Let’s compare and contrast Aristotle’s thinking about the political community with the New Testament’s teaching about the church. Surely Aristotle is right that the state is an outgrowth of human nature and that a being stateless by nature is not human in the ordinary sense. The church is a human community, and Aristotle would number it among those subordinate communities that aim in a less comprehensive way at the highest good. But Christianity understands this community to be composed of a “new humanity,” “born again,” a people endowed with the “Spirit of the living God” and having under gone “the transforming of their minds.” They are in Aristotle’s words “above humanity.” A divine power is at work in the church to raise it above normal human life.

Aristotle is also on target when he asserts that every community aims at a good that gives it purpose, unity and identity. However, Aristotle’s “highest good” is limited to this world, this life. Christianity asserts that human beings should aim at a goal higher than the common good of the whole community within this life. God created human beings in the image of God, and human nature, empowered by the grace of the Spirit, can participate in the divine nature and attain eternal life. From Aristotle’s viewpoint, the church’s aim is off target; it aims too high and it demands too much of mere mortals. It is bound to fail.

The New Testament presents the church as the community founded by Jesus Christ. It is indwelt and empowered by the Holy Spirit and directed to God the Father. In analogy to Aristotle’s view of the state, the church is based on the nature of the new humanity and is necessary for the full flowering of this new human being. Christians are not “birds that fly alone,” but they really do fly. The Christian is not only a human being endowed with reason and speech but also someone united with Christ, who dwells in heaven and yet fills the universe. The Christian has received the life-giving Spirit and has been freed from the power of sin and death. Unlike Aristotle’s natural human being, the Christian lives by faith and not by sight.

The church is the community whose threefold purpose is (1) to enable the new powers and virtues that have been given to believing and baptized human beings to come into full use and benefit the whole church and through the church the whole world; (2) to embody as far as possible in the present the perfect community of heaven, the Father, Son and Spirit and the coming Kingdom of God, which is the union of human beings and God in the perfect divine/human fellowship; and (3) to call the whole world to rise up not only beyond the beastly nature of the stateless one, the ‘Tribeless, lawless, heartless one.’ It also calls human beings beyond the best political order human beings can create. She serves the whole human race by calling it to its final destiny and revealing its true dignity.
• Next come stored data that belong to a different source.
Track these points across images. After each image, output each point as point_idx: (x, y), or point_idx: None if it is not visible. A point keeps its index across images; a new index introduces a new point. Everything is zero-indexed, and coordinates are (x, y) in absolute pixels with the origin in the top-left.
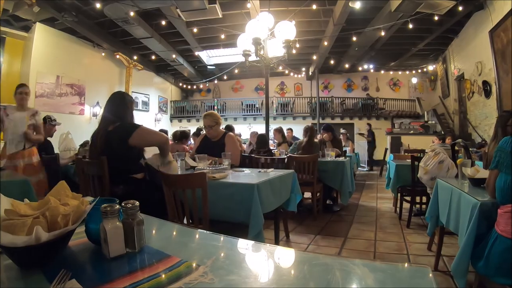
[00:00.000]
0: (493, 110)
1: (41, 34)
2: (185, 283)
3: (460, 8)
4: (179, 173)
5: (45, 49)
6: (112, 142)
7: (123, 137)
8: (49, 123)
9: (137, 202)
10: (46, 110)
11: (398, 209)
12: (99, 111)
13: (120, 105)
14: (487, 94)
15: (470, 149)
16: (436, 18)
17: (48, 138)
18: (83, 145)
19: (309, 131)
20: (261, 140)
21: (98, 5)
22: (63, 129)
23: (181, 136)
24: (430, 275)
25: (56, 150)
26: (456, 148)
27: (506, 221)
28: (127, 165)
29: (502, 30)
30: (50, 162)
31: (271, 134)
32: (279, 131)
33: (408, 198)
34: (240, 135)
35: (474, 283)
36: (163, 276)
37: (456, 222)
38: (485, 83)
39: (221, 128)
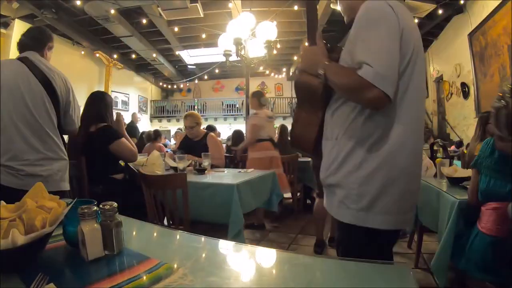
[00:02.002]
0: (471, 111)
1: (19, 31)
2: (165, 285)
3: (440, 12)
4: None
5: None
6: (94, 143)
7: (105, 141)
8: None
9: (115, 204)
10: None
11: None
12: None
13: (101, 106)
14: (466, 95)
15: (449, 149)
16: (416, 20)
17: None
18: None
19: (278, 129)
20: (236, 137)
21: (78, 2)
22: None
23: (155, 136)
24: (411, 273)
25: None
26: (435, 148)
27: (487, 218)
28: (107, 165)
29: (481, 33)
30: None
31: None
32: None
33: None
34: (219, 135)
35: (455, 280)
36: (143, 278)
37: (435, 220)
38: (463, 84)
39: (202, 128)
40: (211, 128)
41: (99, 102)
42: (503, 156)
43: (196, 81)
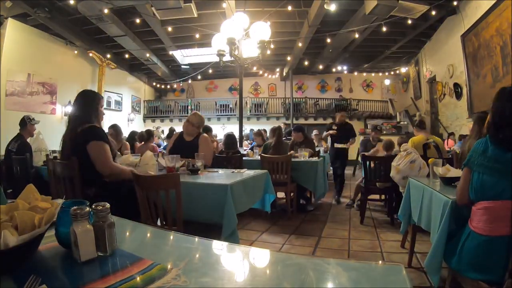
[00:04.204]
0: (464, 111)
1: (12, 30)
2: (158, 286)
3: (433, 13)
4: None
5: (16, 46)
6: (80, 145)
7: (84, 141)
8: (30, 123)
9: (108, 204)
10: (17, 109)
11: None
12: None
13: (90, 105)
14: (458, 96)
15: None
16: (409, 21)
17: (28, 139)
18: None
19: (277, 131)
20: (229, 141)
21: (72, 1)
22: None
23: (148, 136)
24: (404, 272)
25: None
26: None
27: (479, 218)
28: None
29: (474, 34)
30: (20, 163)
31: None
32: (259, 134)
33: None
34: (216, 136)
35: (447, 279)
36: (136, 279)
37: (428, 220)
38: (456, 85)
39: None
40: (206, 129)
41: (88, 102)
42: (496, 153)
43: (190, 81)
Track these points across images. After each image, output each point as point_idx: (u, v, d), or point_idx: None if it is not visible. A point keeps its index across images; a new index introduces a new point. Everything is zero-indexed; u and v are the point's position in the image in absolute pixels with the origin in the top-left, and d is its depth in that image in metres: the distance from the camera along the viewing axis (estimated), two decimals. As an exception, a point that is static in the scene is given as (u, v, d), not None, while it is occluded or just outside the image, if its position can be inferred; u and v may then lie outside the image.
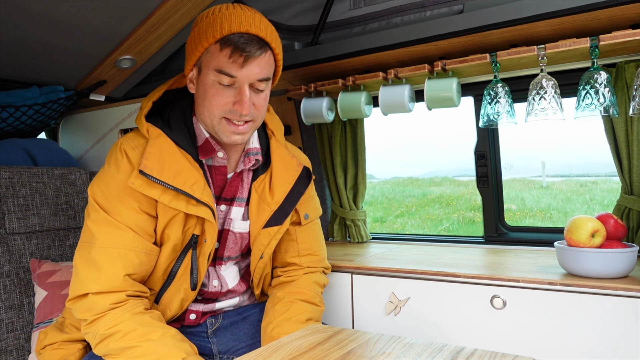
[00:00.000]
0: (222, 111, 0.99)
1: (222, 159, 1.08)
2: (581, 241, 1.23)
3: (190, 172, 1.00)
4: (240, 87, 0.98)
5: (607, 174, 8.14)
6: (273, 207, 1.09)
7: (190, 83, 1.06)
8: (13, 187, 1.48)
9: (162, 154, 0.99)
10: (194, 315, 1.15)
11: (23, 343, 1.38)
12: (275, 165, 1.12)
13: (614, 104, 1.34)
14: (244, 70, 0.96)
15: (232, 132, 1.00)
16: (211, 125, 1.02)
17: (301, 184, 1.14)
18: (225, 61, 0.95)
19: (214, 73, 0.97)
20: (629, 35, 1.25)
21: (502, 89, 1.47)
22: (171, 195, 0.98)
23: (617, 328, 1.16)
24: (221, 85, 0.97)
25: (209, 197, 1.01)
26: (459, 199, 8.45)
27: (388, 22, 1.60)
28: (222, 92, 0.98)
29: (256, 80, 0.98)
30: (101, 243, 0.98)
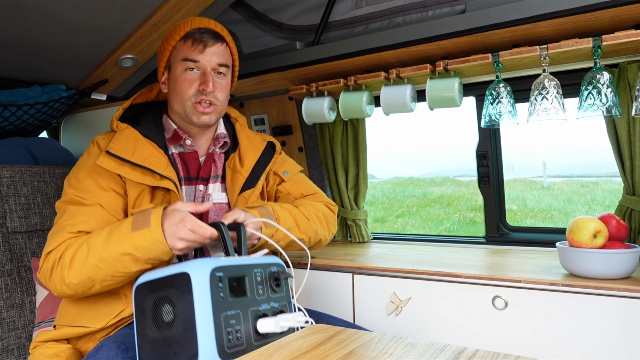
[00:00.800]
0: (191, 94, 1.16)
1: (191, 146, 1.23)
2: (583, 242, 1.22)
3: (155, 156, 1.14)
4: (203, 70, 1.16)
5: (608, 174, 8.14)
6: (245, 174, 1.24)
7: (162, 85, 1.24)
8: (14, 186, 1.48)
9: (128, 141, 1.14)
10: None
11: (24, 342, 1.38)
12: (242, 142, 1.29)
13: (616, 104, 1.34)
14: (204, 55, 1.15)
15: (200, 112, 1.17)
16: (183, 110, 1.18)
17: (267, 154, 1.31)
18: (188, 50, 1.16)
19: (181, 63, 1.16)
20: (632, 35, 1.25)
21: (504, 89, 1.47)
22: (138, 172, 1.12)
23: (619, 329, 1.15)
24: (188, 72, 1.16)
25: (172, 173, 1.14)
26: (460, 199, 8.45)
27: (390, 21, 1.59)
28: (189, 77, 1.16)
29: (217, 65, 1.17)
30: (68, 214, 1.10)
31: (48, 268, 1.04)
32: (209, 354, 0.79)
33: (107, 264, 0.99)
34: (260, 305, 0.91)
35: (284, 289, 0.97)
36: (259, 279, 0.93)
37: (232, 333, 0.83)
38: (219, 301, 0.83)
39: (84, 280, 1.01)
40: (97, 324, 1.09)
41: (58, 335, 1.12)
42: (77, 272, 1.01)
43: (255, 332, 0.87)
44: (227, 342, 0.82)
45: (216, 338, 0.80)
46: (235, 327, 0.84)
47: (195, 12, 1.56)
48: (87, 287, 1.03)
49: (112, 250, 0.99)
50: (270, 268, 0.96)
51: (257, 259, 0.96)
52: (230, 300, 0.85)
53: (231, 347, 0.82)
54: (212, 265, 0.86)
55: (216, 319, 0.81)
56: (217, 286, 0.84)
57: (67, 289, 1.03)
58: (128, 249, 0.97)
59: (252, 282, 0.91)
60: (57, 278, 1.03)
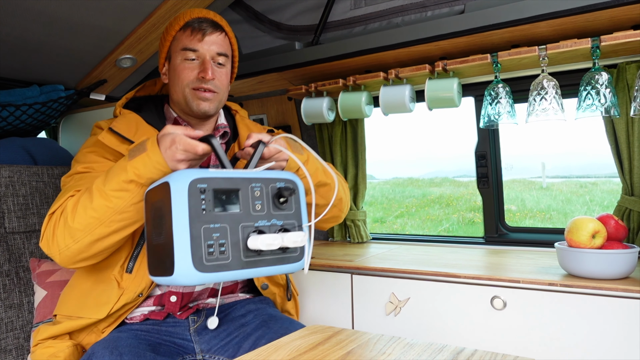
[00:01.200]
0: (190, 82, 1.15)
1: None
2: (582, 242, 1.22)
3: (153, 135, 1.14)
4: (203, 58, 1.16)
5: (606, 175, 8.15)
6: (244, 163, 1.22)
7: (163, 75, 1.25)
8: (13, 186, 1.47)
9: (129, 124, 1.16)
10: (174, 297, 1.15)
11: (22, 342, 1.37)
12: (242, 132, 1.30)
13: (615, 104, 1.34)
14: (203, 44, 1.15)
15: (199, 99, 1.16)
16: (183, 98, 1.17)
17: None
18: (188, 39, 1.16)
19: (181, 53, 1.16)
20: (630, 36, 1.25)
21: (503, 90, 1.47)
22: None
23: (618, 329, 1.15)
24: (187, 62, 1.16)
25: None
26: (459, 199, 8.46)
27: (389, 22, 1.59)
28: (189, 66, 1.16)
29: (215, 54, 1.17)
30: (74, 182, 1.08)
31: (51, 227, 1.01)
32: (184, 264, 0.78)
33: (114, 198, 0.95)
34: (258, 221, 0.86)
35: (292, 206, 0.91)
36: (258, 194, 0.87)
37: (213, 246, 0.81)
38: (198, 213, 0.80)
39: (90, 224, 0.96)
40: (97, 314, 1.08)
41: (59, 330, 1.11)
42: (82, 215, 0.97)
43: (245, 248, 0.84)
44: (207, 254, 0.80)
45: (192, 249, 0.78)
46: (218, 240, 0.81)
47: (194, 12, 1.57)
48: (94, 237, 0.97)
49: (114, 183, 0.94)
50: (275, 183, 0.90)
51: (258, 173, 0.90)
52: (214, 213, 0.82)
53: (211, 260, 0.80)
54: (193, 175, 0.82)
55: (193, 231, 0.79)
56: (198, 198, 0.81)
57: (72, 241, 0.98)
58: (130, 176, 0.93)
59: (247, 197, 0.86)
60: (61, 232, 0.99)
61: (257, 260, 0.85)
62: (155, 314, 1.16)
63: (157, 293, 1.16)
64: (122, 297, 1.09)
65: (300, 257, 0.91)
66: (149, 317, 1.15)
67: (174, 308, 1.16)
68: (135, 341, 1.06)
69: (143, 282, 1.11)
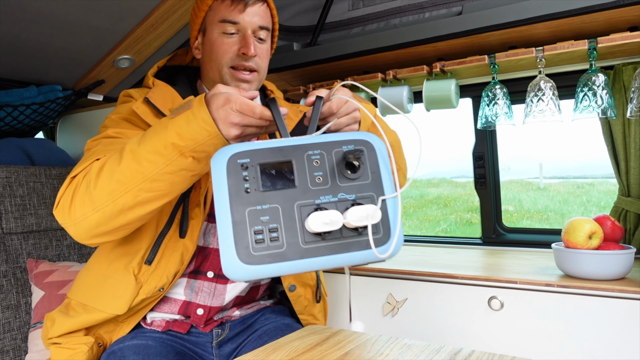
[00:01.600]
0: (229, 59, 1.04)
1: None
2: (578, 243, 1.23)
3: None
4: (244, 32, 1.05)
5: (603, 175, 8.17)
6: None
7: (195, 50, 1.13)
8: (10, 187, 1.47)
9: (165, 97, 1.04)
10: (201, 309, 1.07)
11: (20, 343, 1.37)
12: None
13: (611, 106, 1.34)
14: (245, 16, 1.03)
15: (239, 79, 1.05)
16: (219, 75, 1.06)
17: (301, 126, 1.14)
18: (227, 10, 1.04)
19: (218, 25, 1.04)
20: (627, 37, 1.26)
21: (501, 91, 1.48)
22: None
23: (614, 329, 1.16)
24: (226, 35, 1.04)
25: None
26: (457, 200, 8.47)
27: (387, 23, 1.60)
28: (228, 40, 1.04)
29: (257, 27, 1.05)
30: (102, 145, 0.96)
31: (70, 192, 0.87)
32: (228, 256, 0.67)
33: (147, 161, 0.80)
34: (319, 197, 0.70)
35: (368, 174, 0.72)
36: (317, 163, 0.71)
37: (262, 232, 0.67)
38: (240, 194, 0.68)
39: (115, 191, 0.82)
40: (116, 309, 0.98)
41: (76, 325, 1.01)
42: (106, 180, 0.82)
43: (304, 232, 0.68)
44: (254, 242, 0.67)
45: (235, 238, 0.66)
46: (268, 225, 0.68)
47: (192, 13, 1.57)
48: (117, 206, 0.83)
49: (150, 144, 0.80)
50: (339, 147, 0.73)
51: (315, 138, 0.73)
52: (262, 192, 0.68)
53: (261, 249, 0.67)
54: (233, 150, 0.70)
55: (236, 215, 0.67)
56: (240, 176, 0.68)
57: (92, 209, 0.83)
58: (170, 138, 0.79)
59: (304, 169, 0.71)
60: (80, 199, 0.85)
61: (321, 247, 0.69)
62: (178, 324, 1.08)
63: (183, 298, 1.07)
64: (142, 291, 0.99)
65: (385, 240, 0.71)
66: (172, 329, 1.07)
67: (199, 321, 1.08)
68: (164, 349, 1.00)
69: (164, 276, 1.00)
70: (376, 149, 0.74)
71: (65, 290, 1.39)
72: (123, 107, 1.06)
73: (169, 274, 1.01)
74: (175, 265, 1.02)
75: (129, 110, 1.04)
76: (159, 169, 0.81)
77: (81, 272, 1.11)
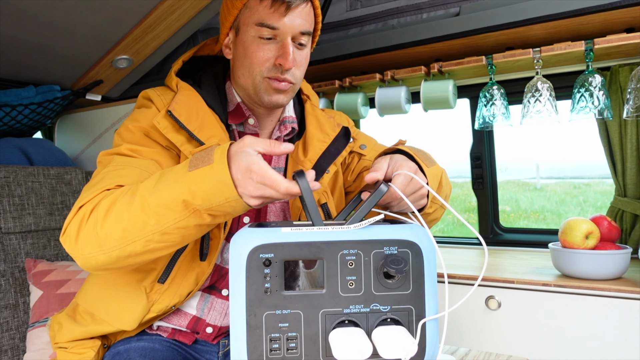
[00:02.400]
0: (265, 68, 0.93)
1: (253, 126, 1.02)
2: (575, 242, 1.24)
3: (216, 128, 0.94)
4: (282, 40, 0.92)
5: (600, 176, 8.19)
6: (308, 166, 1.00)
7: (226, 48, 1.00)
8: (8, 187, 1.47)
9: (189, 106, 0.94)
10: (210, 328, 1.03)
11: (18, 343, 1.37)
12: (310, 126, 1.05)
13: (608, 106, 1.35)
14: (285, 21, 0.90)
15: (274, 90, 0.94)
16: (252, 85, 0.95)
17: (339, 142, 1.06)
18: (266, 12, 0.90)
19: (254, 28, 0.92)
20: (623, 39, 1.27)
21: (498, 91, 1.49)
22: (193, 146, 0.92)
23: (611, 329, 1.17)
24: (262, 40, 0.92)
25: None
26: (454, 200, 8.47)
27: (384, 24, 1.60)
28: (264, 47, 0.92)
29: (299, 33, 0.92)
30: (115, 164, 0.88)
31: (76, 225, 0.80)
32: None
33: (157, 215, 0.73)
34: (349, 305, 0.61)
35: (409, 284, 0.62)
36: (351, 264, 0.61)
37: (278, 340, 0.60)
38: (259, 295, 0.60)
39: (123, 239, 0.76)
40: (125, 325, 0.94)
41: (85, 334, 0.98)
42: (114, 225, 0.76)
43: (327, 344, 0.60)
44: (268, 351, 0.60)
45: (247, 344, 0.59)
46: (287, 333, 0.60)
47: (190, 14, 1.57)
48: (125, 253, 0.77)
49: (161, 197, 0.73)
50: (379, 248, 0.62)
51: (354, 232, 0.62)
52: (283, 294, 0.60)
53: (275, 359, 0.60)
54: (255, 241, 0.61)
55: (251, 319, 0.60)
56: (261, 273, 0.60)
57: (99, 251, 0.77)
58: (182, 194, 0.71)
59: (335, 270, 0.61)
60: (86, 237, 0.78)
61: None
62: (184, 335, 1.03)
63: (194, 313, 1.02)
64: (153, 309, 0.94)
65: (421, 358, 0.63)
66: (177, 338, 1.03)
67: (208, 337, 1.04)
68: (170, 354, 0.98)
69: (177, 295, 0.95)
70: (423, 254, 0.64)
71: (63, 290, 1.39)
72: (142, 116, 0.96)
73: (182, 294, 0.96)
74: (189, 286, 0.97)
75: (149, 123, 0.94)
76: (169, 224, 0.74)
77: (91, 276, 1.05)
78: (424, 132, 17.48)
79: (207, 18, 1.68)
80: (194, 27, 1.67)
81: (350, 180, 1.12)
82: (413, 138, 1.02)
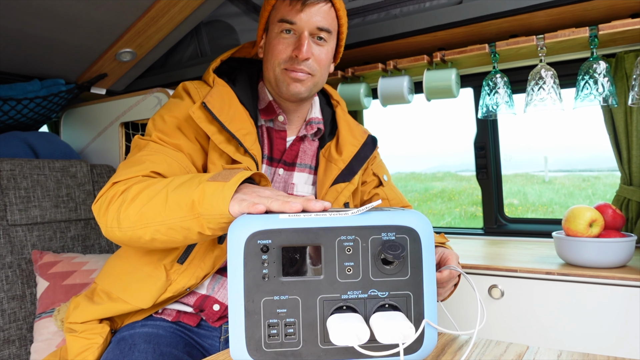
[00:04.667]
0: (282, 60, 1.01)
1: (283, 124, 1.09)
2: (579, 231, 1.23)
3: (245, 122, 1.01)
4: (300, 34, 1.00)
5: (609, 168, 8.12)
6: (341, 165, 1.09)
7: (260, 49, 1.10)
8: (14, 179, 1.49)
9: (223, 100, 1.01)
10: (217, 305, 1.04)
11: (25, 333, 1.39)
12: (342, 130, 1.14)
13: (613, 94, 1.34)
14: (302, 16, 0.99)
15: (291, 79, 1.01)
16: (274, 77, 1.03)
17: (367, 148, 1.16)
18: (286, 9, 1.00)
19: (277, 25, 1.01)
20: (629, 24, 1.25)
21: (501, 80, 1.47)
22: (224, 137, 0.99)
23: (615, 317, 1.16)
24: (283, 34, 1.01)
25: (257, 151, 1.01)
26: (461, 193, 8.45)
27: (387, 13, 1.59)
28: (284, 41, 1.01)
29: (316, 28, 1.00)
30: (149, 149, 0.96)
31: (107, 199, 0.88)
32: (237, 347, 0.60)
33: (170, 209, 0.79)
34: (346, 291, 0.61)
35: (407, 270, 0.62)
36: (348, 250, 0.62)
37: (276, 326, 0.60)
38: (257, 281, 0.60)
39: (138, 222, 0.83)
40: (141, 303, 0.98)
41: (99, 314, 1.01)
42: (135, 209, 0.83)
43: (325, 330, 0.61)
44: (267, 337, 0.60)
45: (246, 330, 0.60)
46: (284, 319, 0.60)
47: (193, 6, 1.57)
48: (136, 234, 0.84)
49: (179, 195, 0.79)
50: (377, 234, 0.62)
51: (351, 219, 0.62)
52: (281, 280, 0.61)
53: (273, 345, 0.60)
54: (253, 227, 0.61)
55: (249, 305, 0.60)
56: (259, 259, 0.60)
57: (117, 227, 0.86)
58: (193, 196, 0.76)
59: (333, 256, 0.61)
60: (113, 211, 0.86)
61: (341, 350, 0.61)
62: (188, 317, 1.05)
63: (203, 292, 1.04)
64: (170, 288, 0.98)
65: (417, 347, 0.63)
66: (182, 320, 1.05)
67: (212, 316, 1.05)
68: (174, 340, 1.00)
69: (194, 276, 0.99)
70: (421, 239, 0.63)
71: (69, 281, 1.40)
72: (177, 107, 1.03)
73: (199, 276, 0.99)
74: (206, 269, 1.00)
75: (185, 114, 1.01)
76: (176, 221, 0.79)
77: (112, 259, 1.10)
78: (431, 126, 17.31)
79: (210, 10, 1.68)
80: (197, 19, 1.67)
81: (362, 197, 1.20)
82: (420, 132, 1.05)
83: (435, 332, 0.64)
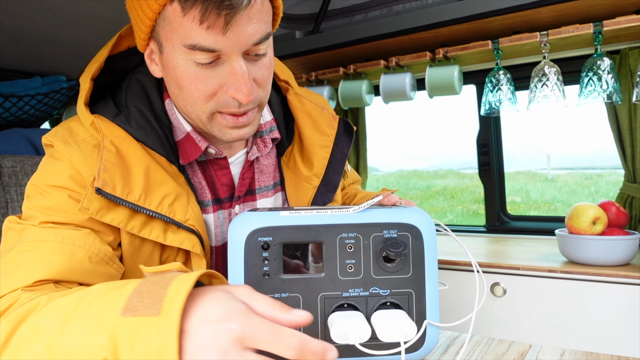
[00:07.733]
0: (212, 103, 0.65)
1: (217, 155, 0.75)
2: (582, 228, 1.22)
3: (165, 183, 0.68)
4: (229, 61, 0.62)
5: (612, 166, 8.09)
6: (315, 183, 0.80)
7: (152, 64, 0.69)
8: (16, 176, 1.49)
9: (122, 160, 0.67)
10: None
11: (27, 330, 1.39)
12: (304, 128, 0.80)
13: (617, 90, 1.33)
14: (229, 37, 0.59)
15: (231, 127, 0.68)
16: (199, 120, 0.68)
17: (343, 142, 0.83)
18: (195, 30, 0.58)
19: (183, 50, 0.60)
20: (633, 20, 1.24)
21: (504, 76, 1.47)
22: (141, 220, 0.67)
23: (618, 315, 1.15)
24: (200, 67, 0.62)
25: (195, 218, 0.70)
26: (464, 191, 8.43)
27: (389, 9, 1.59)
28: (204, 75, 0.62)
29: (252, 46, 0.61)
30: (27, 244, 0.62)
31: None
32: None
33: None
34: (348, 289, 0.60)
35: (409, 267, 0.61)
36: (350, 248, 0.60)
37: None
38: (258, 279, 0.59)
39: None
40: None
41: None
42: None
43: (326, 328, 0.59)
44: None
45: None
46: None
47: (194, 2, 1.57)
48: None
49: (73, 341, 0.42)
50: (379, 231, 0.61)
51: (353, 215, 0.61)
52: (282, 277, 0.59)
53: None
54: (254, 224, 0.59)
55: None
56: (260, 257, 0.59)
57: None
58: (102, 351, 0.40)
59: (334, 254, 0.60)
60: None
61: (342, 347, 0.60)
62: None
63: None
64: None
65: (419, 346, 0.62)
66: None
67: None
68: None
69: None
70: (423, 237, 0.61)
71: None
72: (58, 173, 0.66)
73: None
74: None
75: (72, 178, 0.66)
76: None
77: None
78: (433, 124, 17.31)
79: (211, 6, 1.67)
80: (198, 15, 1.67)
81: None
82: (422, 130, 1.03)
83: (437, 331, 0.63)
Hence to normal human beings, Christians will always appear to have their heads in the clouds. Their values are a bit askew. They are always rejoicing but never take pleasure in evil. They are serious about everything but in despair over nothing. The Christian is as courageous as a lion but as gentle as a lamb; they have wills as hard as steel but hearts as soft as wax.

The church will never subordinate itself to the political community because the good it seeks is higher than the good sought by the state. The virtues she promotes—love, faith and hope—are better than those the state values. She seeks heaven while the state grasps at earth. The state is built on violence and coercion, and it seeks wealth, power and worldly security; the church is built on freedom and love and seeks treasure in heaven. The church is the temple of God, the city of God, the body of Christ. The state is human nature writ large, with all its strengths and weaknesses.

For Aristotle, human beings are “political animals” whose destiny is achieved, if at all, only in this life. For Christianity, human beings are more; they are ecclesiastical animals whose destiny lies in eternity, in the divine life.